You can get full template from: https://github.com/markymarkus/cloudformation/blob/master/eventbridge-debug-dlq/template.yml
Walkthrough
We are starting with very basic AWS::Events::Rule
on account 111111111111 which forwards events from custom.source
to event bus on account 222222222222. FailedInvocation
metrics shows that all the invocations are failing.
Enable error logging
To get better understanding why events are not reaching a target eventbus, following resources are added:
- Set Eventbridge Target retry count to 0. Depending on error, Eventbridge retries to send event 24h before failing and sending the event to DLQ. Setting retry count to zero ensure that failed event is sent to DLQ asap.
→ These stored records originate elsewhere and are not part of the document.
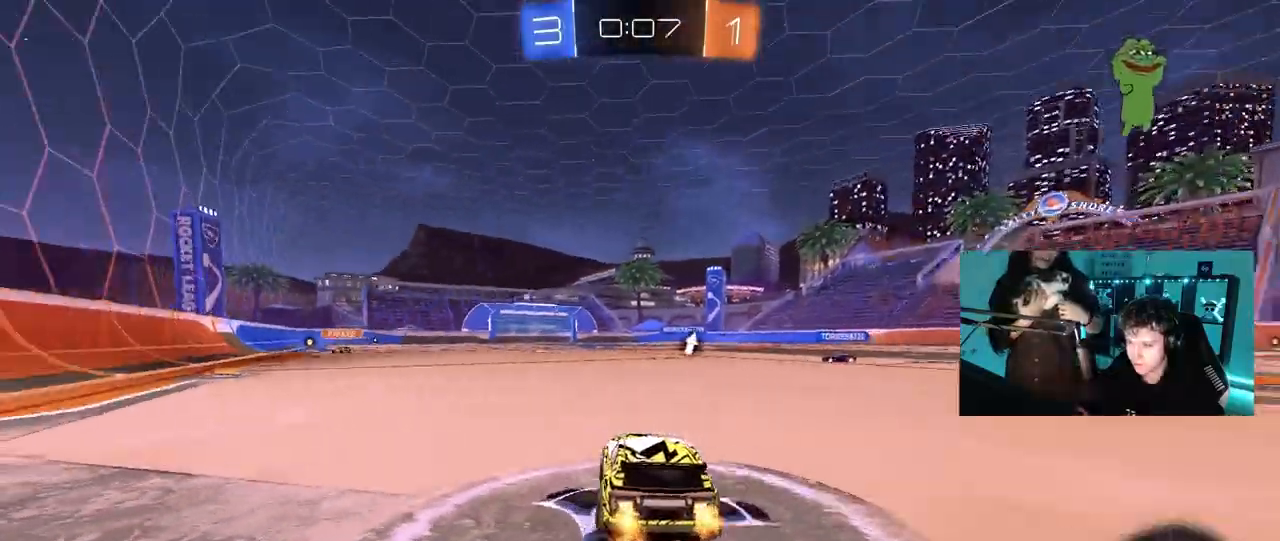
{"keys": ["a", "s", "shift"], "mouse": ["left", "right"], "mouse_move": "down-left", "events": [[17, "space", "down"], [150, "space", "up"], [200, "a", "up"], [250, "mouse_right", "down"], [300, "a", "down"], [300, "shift", "down"], [333, "mouse_right", "up"], [383, "mouse_right", "down"], [433, "s", "down"], [433, "w", "up"]]}
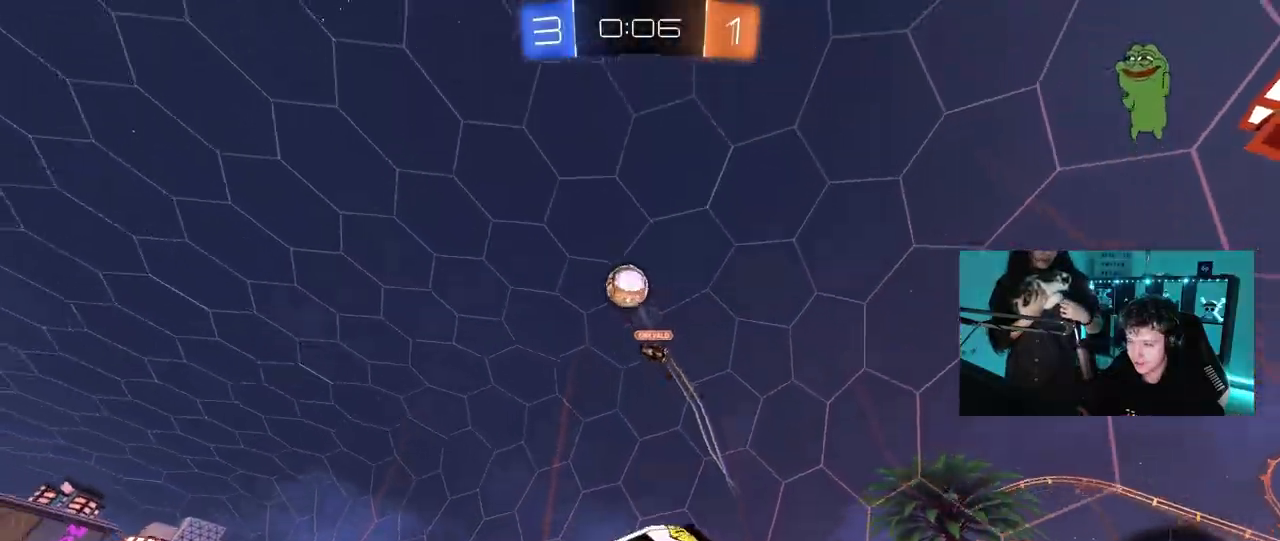
{"keys": ["a", "s", "shift"], "mouse": ["left"], "mouse_move": "still", "events": [[67, "space", "down"], [117, "mouse_right", "up"], [217, "space", "up"], [267, "s", "up"], [400, "s", "down"]]}
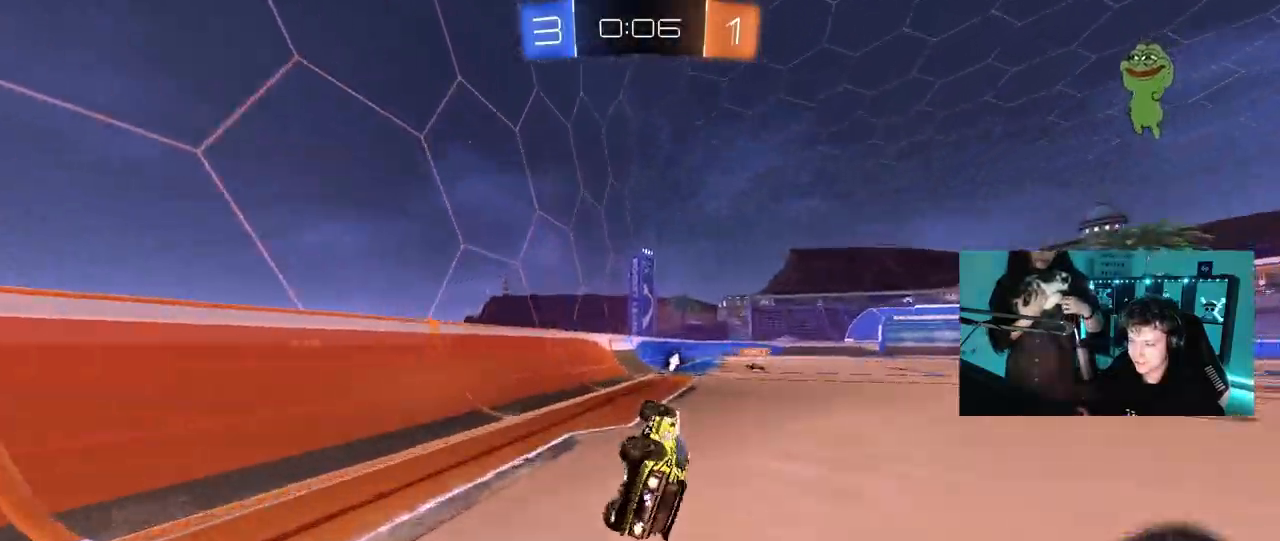
{"keys": ["d", "w"], "mouse": [], "mouse_move": "still", "events": [[50, "mouse_left", "up"], [83, "shift", "up"], [183, "a", "up"], [183, "s", "up"], [283, "space", "down"], [367, "w", "down"], [417, "d", "down"], [417, "space", "up"]]}
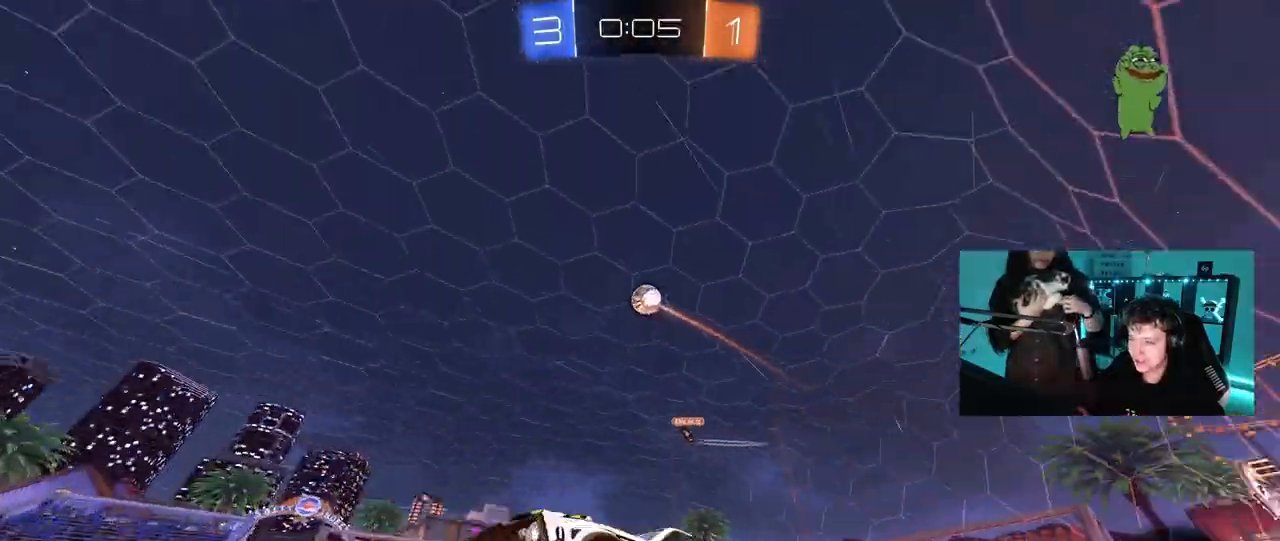
{"keys": ["tab", "w"], "mouse": [], "mouse_move": "still", "events": [[17, "d", "up"], [300, "tab", "down"]]}
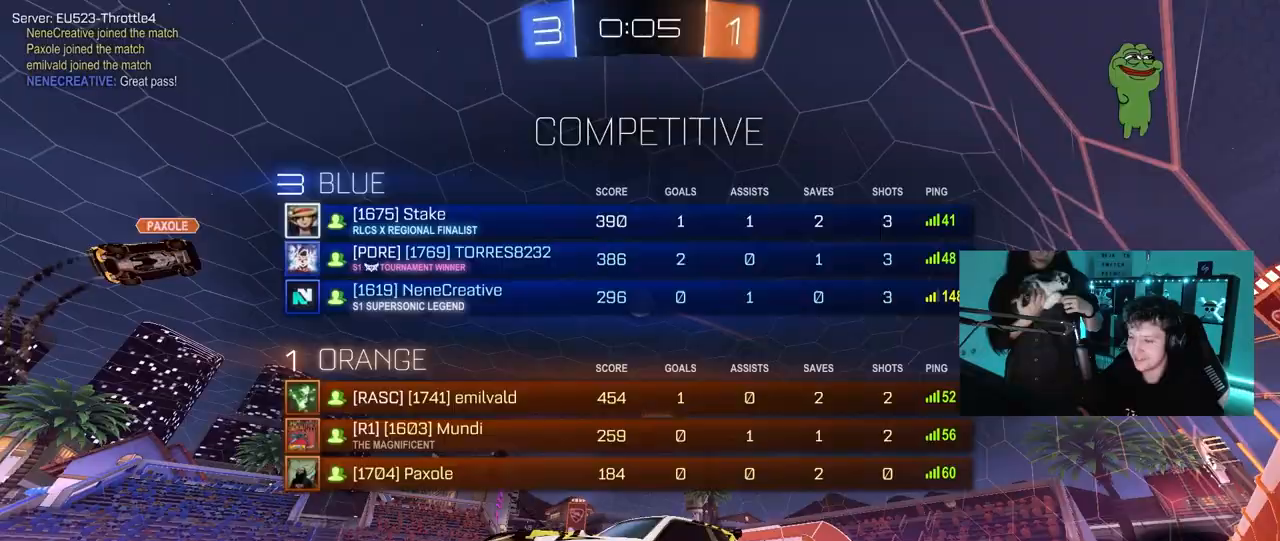
{"keys": ["w"], "mouse": [], "mouse_move": "still", "events": [[33, "tab", "up"]]}
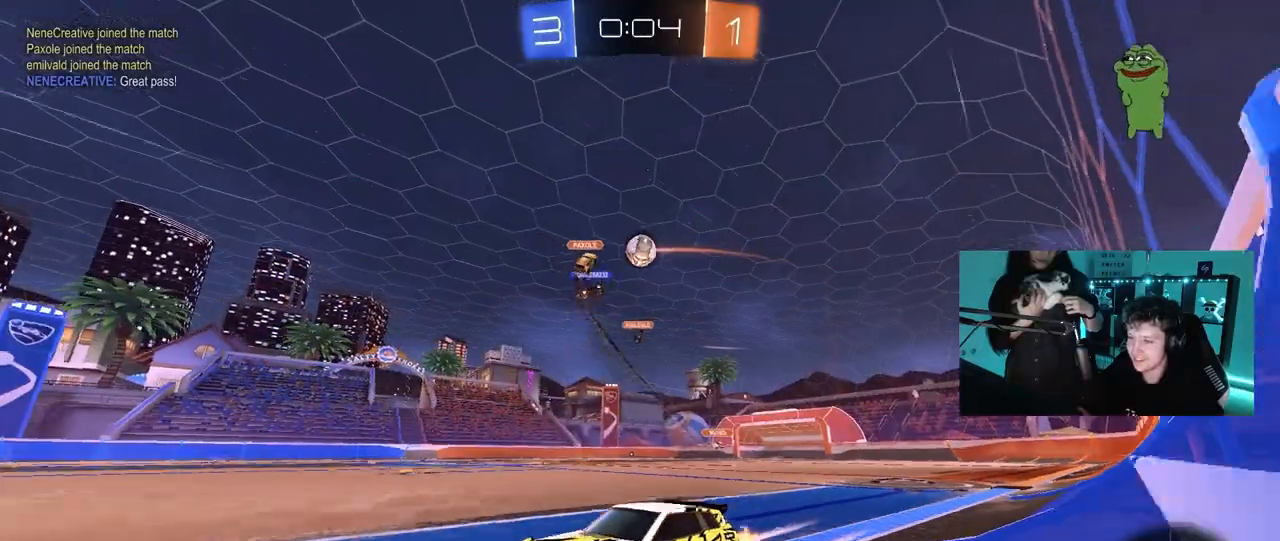
{"keys": ["w"], "mouse": [], "mouse_move": "still", "events": [[317, "d", "down"], [417, "d", "up"]]}
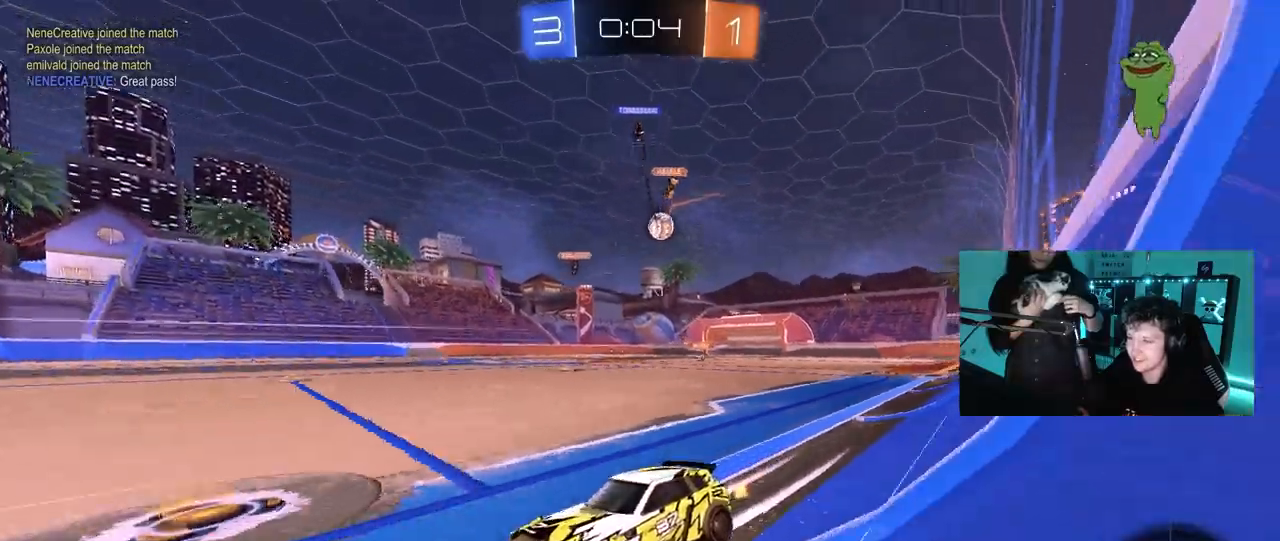
{"keys": ["d", "w"], "mouse": [], "mouse_move": "still", "events": [[383, "d", "down"]]}
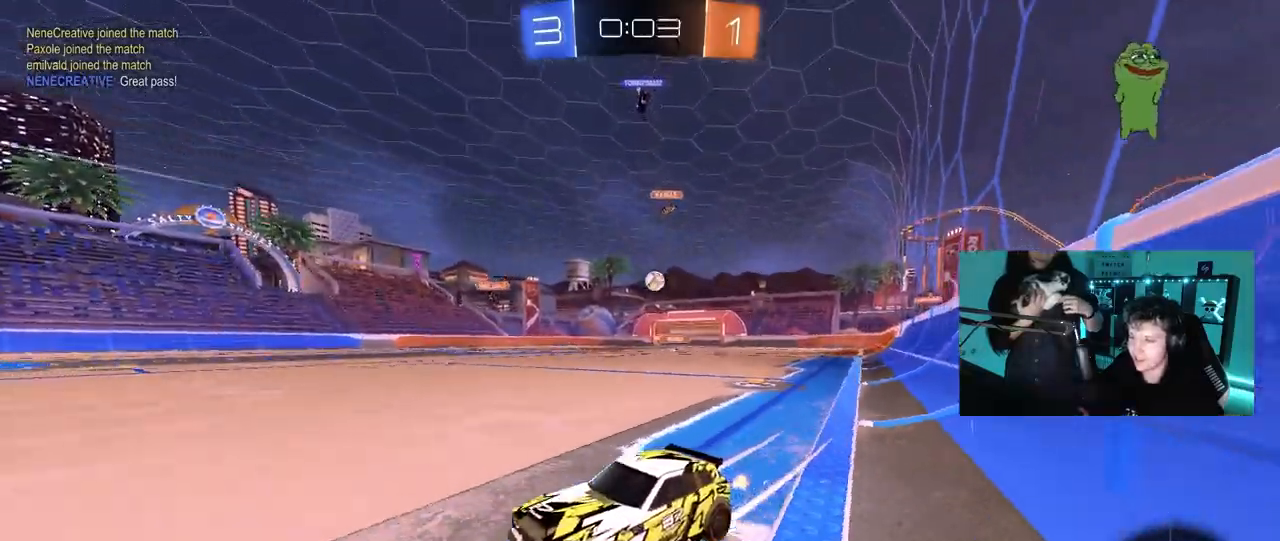
{"keys": ["d"], "mouse": [], "mouse_move": "still", "events": [[117, "d", "up"], [217, "d", "down"], [400, "w", "up"]]}
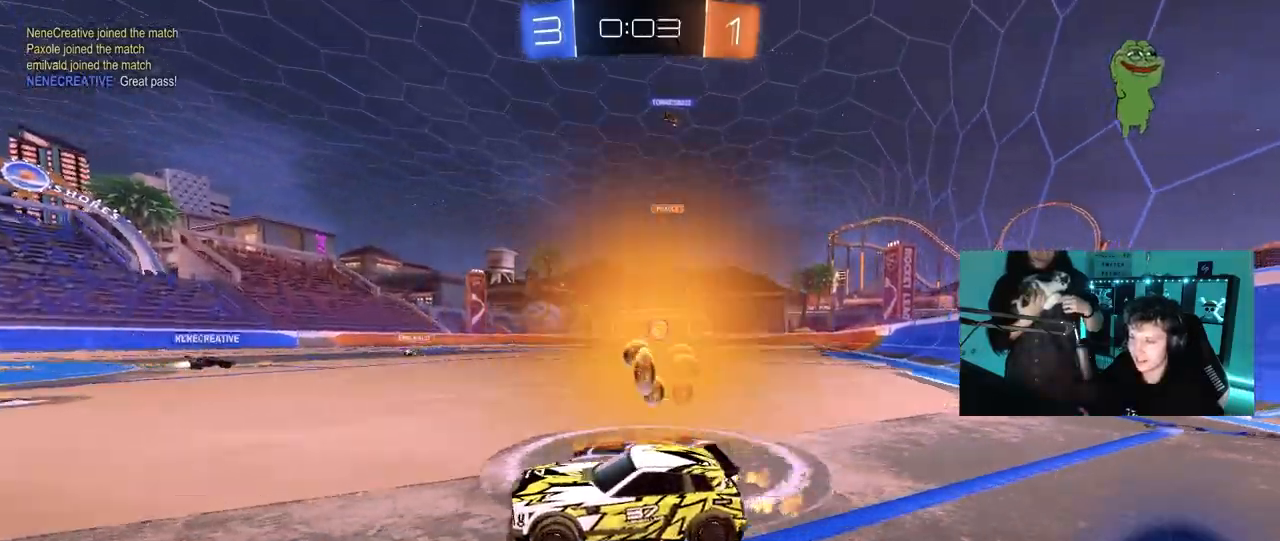
{"keys": ["a", "s"], "mouse": [], "mouse_move": "still", "events": [[83, "d", "up"], [133, "a", "down"], [183, "s", "down"], [283, "s", "up"], [317, "a", "up"], [467, "a", "down"], [467, "s", "down"]]}
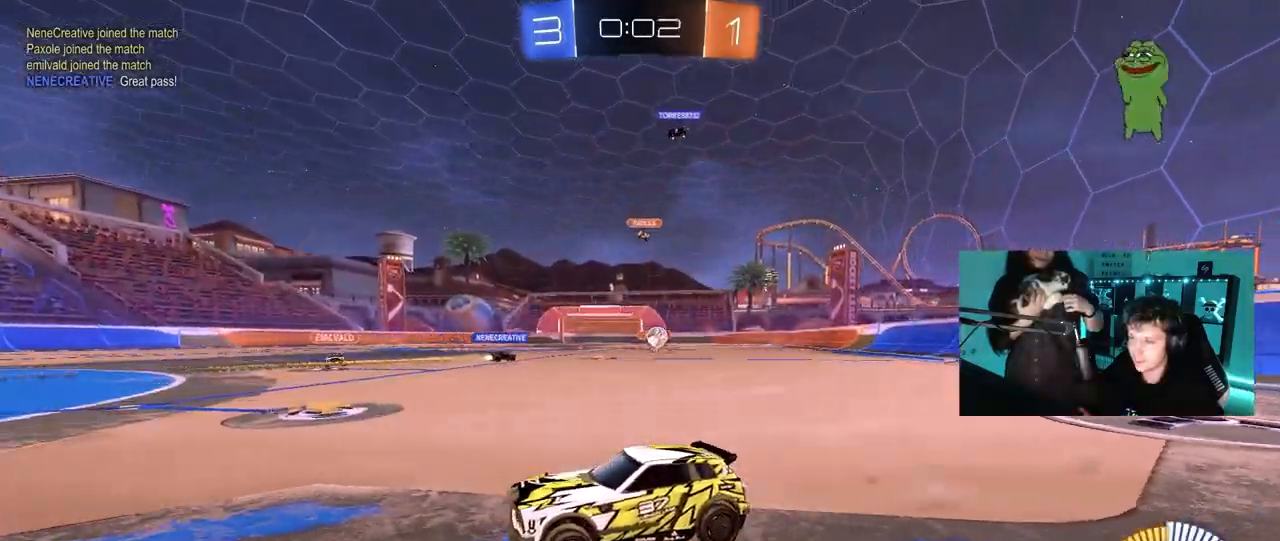
{"keys": ["d", "w"], "mouse": [], "mouse_move": "still", "events": [[67, "a", "up"], [67, "d", "down"], [150, "s", "up"], [250, "shift", "down"], [300, "w", "down"], [433, "shift", "up"]]}
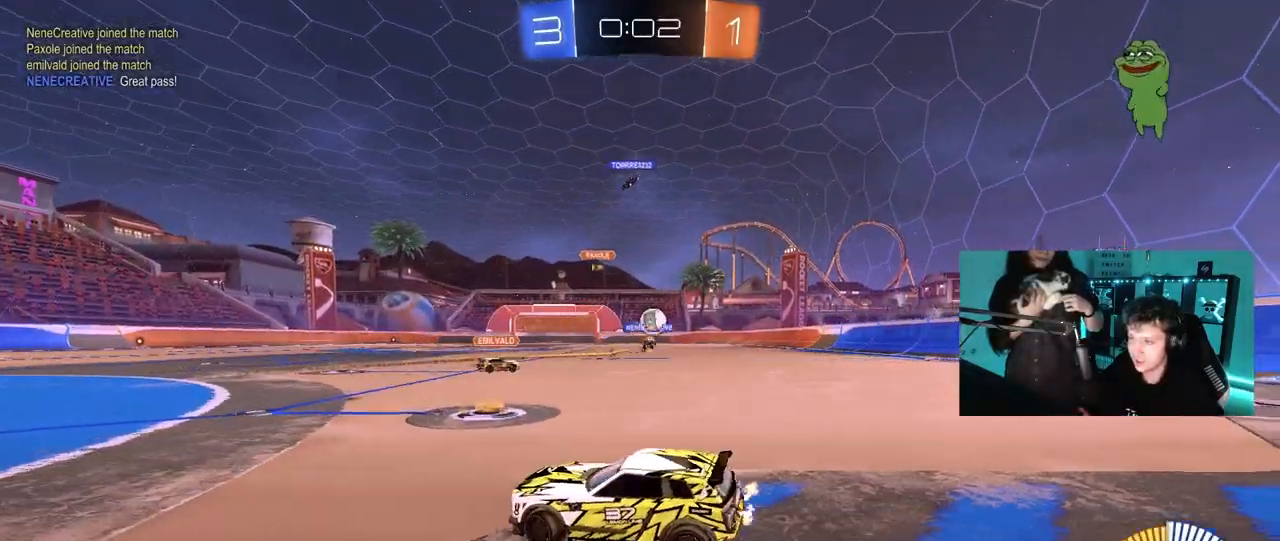
{"keys": ["d", "shift", "w"], "mouse": [], "mouse_move": "still", "events": [[217, "d", "up"], [317, "d", "down"], [450, "shift", "down"]]}
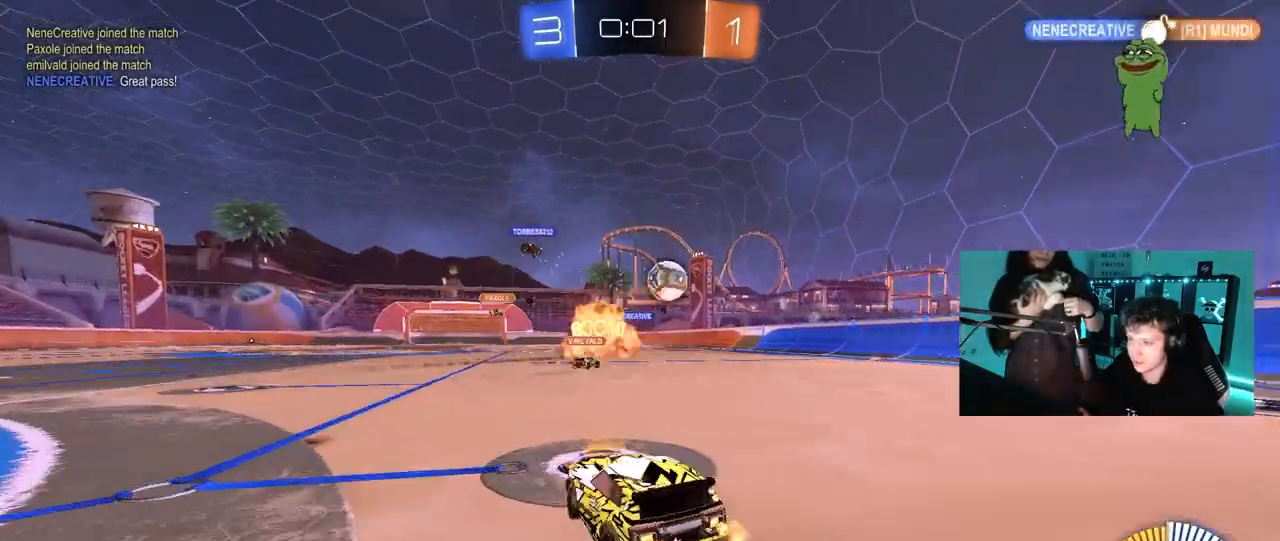
{"keys": ["d", "shift", "w"], "mouse": [], "mouse_move": "still", "events": [[133, "shift", "up"], [467, "shift", "down"]]}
- Configure DLQ(SQS) for failing target.
- Create Lambda function to get error messages from the DLQ(SQS) queue and writing error logs to Cloudwatch Logs.
Fig 1. Architecture
And this is how the configuration looks in Cloudformation template:
CustomEventsRule:
Type: AWS::Events::Rule
Properties:
EventBusName: !GetAtt CustomEventBus.Arn
EventPattern:
source:
- custom.source
State: ENABLED
Targets:
- Id: 'customtarget'
Arn: 'arn:aws:events:eu-west-1:222222222222:event-bus/default'
RetryPolicy:
MaximumRetryAttempts: 0
DeadLetterQueue:
Arn: !GetAtt DLQueue.Arn
After dead letter queue setup is in place, wait for next failing invocation and open DLQ handler Lambda’s execution logs from Cloudwath Logs. ERROR_MESSAGE
and ERROR_CODE
fields have human readable reason why the sending is failing.
....
"messageAttributes": {
"RULE_ARN": {
"stringValue": "arn:aws:events:eu-west-1:111111111111:rule/custom_event_bus/dev-eb-debug-CustomEventsRule-3GTDO9NDN1Q9",
"stringListValues": [],
"binaryListValues": [],
"dataType": "String"
},
"TARGET_ARN": {
"stringValue": "arn:aws:events:eu-west-1:222222222222:event-bus/default",
"stringListValues": [],
"binaryListValues": [],
"dataType": "String"
},
"ERROR_MESSAGE": {
"stringValue": "Lack of permissions to invoke cross account target.",
"stringListValues": [],
"binaryListValues": [],
"dataType": "String"
},
"ERROR_CODE": {
"stringValue": "NO_PERMISSIONS",
"stringListValues": [],
"binaryListValues": [],
"dataType": "String"
}
},
This time the delivery was failing because of terminated Eventbridge Policy on the recieving AWS account.
Conclusion
In general DLQs require some logic to handle failed events. Adding alarm for failed Eventbridge invocation and logging via DLQ is the first step to understand if that logic should be developed further.